Dans leur dernier clip, les cinq membres de Panico bouillonnent sous le soleil cuisant de leur Chili natal. Des plans quasi subliminaux font voir un tunnel d'asphalte qui pourrait bien être filmé à Paris, ville qu'ils habitent maintenant depuis dix ans. Dix ans, comme l'âge de Tigersushi, le label parisien sur lequel ils sortent un deuxième album, succédant à Subliminal Kill qui date déjà de 2005. Depuis, de nouveaux fans se sont épris de leur rock garage repeint aux couleurs d'un carnaval où on ne fait pas que les clowns.
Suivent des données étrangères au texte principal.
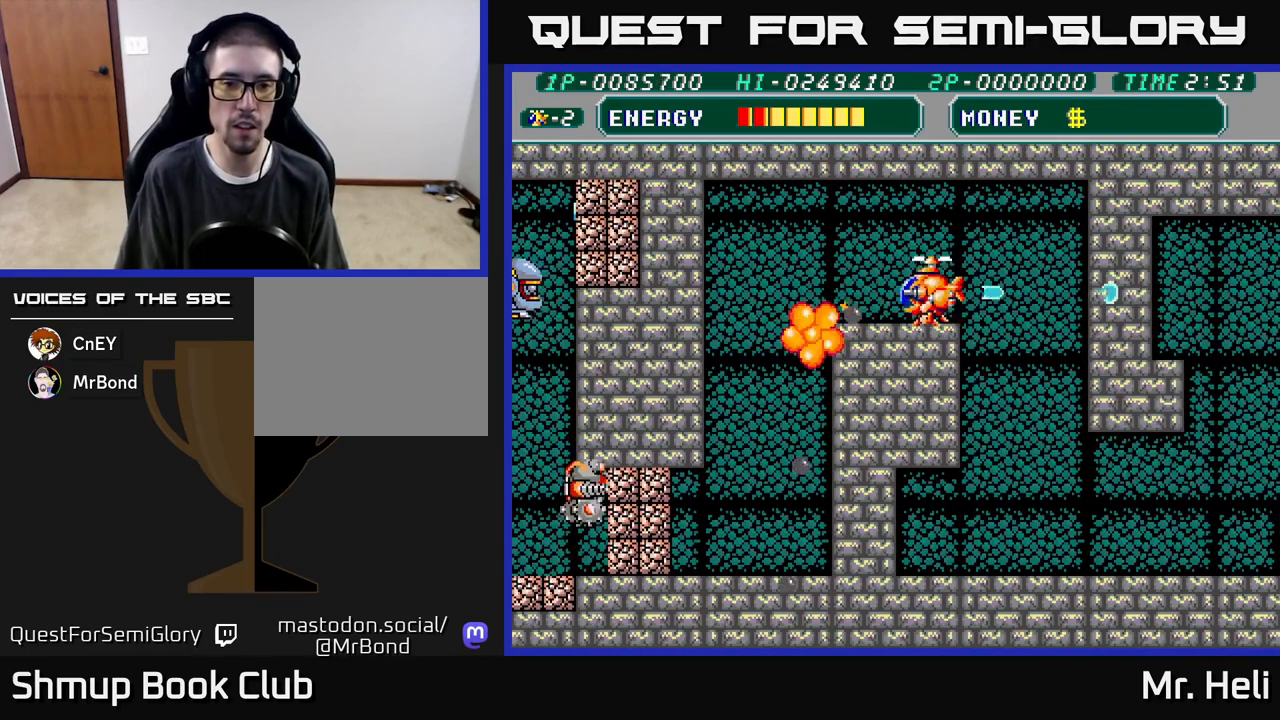
{"buttons": ["DPAD_LEFT"], "left_stick": "center", "right_stick": "center", "events": [[50, "X", "down"], [67, "A", "down"], [133, "X", "up"], [150, "A", "up"], [150, "DPAD_LEFT", "up"], [233, "A", "down"], [233, "DPAD_LEFT", "down"], [250, "X", "down"], [300, "X", "up"], [317, "A", "up"]]}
Dans ce cortège de convertis, on trouve même Franz Ferdinand, alors par la force des choses Panico s'est vu propulser en studio en Écosse pour enregistrer ce disque.

Si Paul Savage - qui travaillait sur les albums de Franz Ferdinand - a planché sur le mixage, les Chiliens se tiennent pourtant moins à carreaux que les Ecossais. Pour la production, c'est Gareth Jones qui s'y colle, entre autre responsable des derniers Liars et These New Puritans, mais ici il se retient de faire de cet album un disque expérimental lassant et inaccessible. Mais avouons que les membres de Panico ne sont peut-être pas toujours simples à suivre non plus; les rockeurs brouillent les pistes en fonçant dans le post-punk Bright Lights puis s'assurent d'un dérapage contrôlé sur l'hymne indie rock Icon. Dans tous les cas, leur son transpire la démence et le rock'n'roll, en espagnol, en anglais ou en français. La voix hantée d'Eduardo n'y est pas innocente et vous ne sortirez pas indemne de l'écoute de son renversant Reverberation Mambo non plus. Ce titre, c'est vraiment le dessert mais tout Kick vous retournera les tripes de la même façon. Mettez vous à table dès maintenant.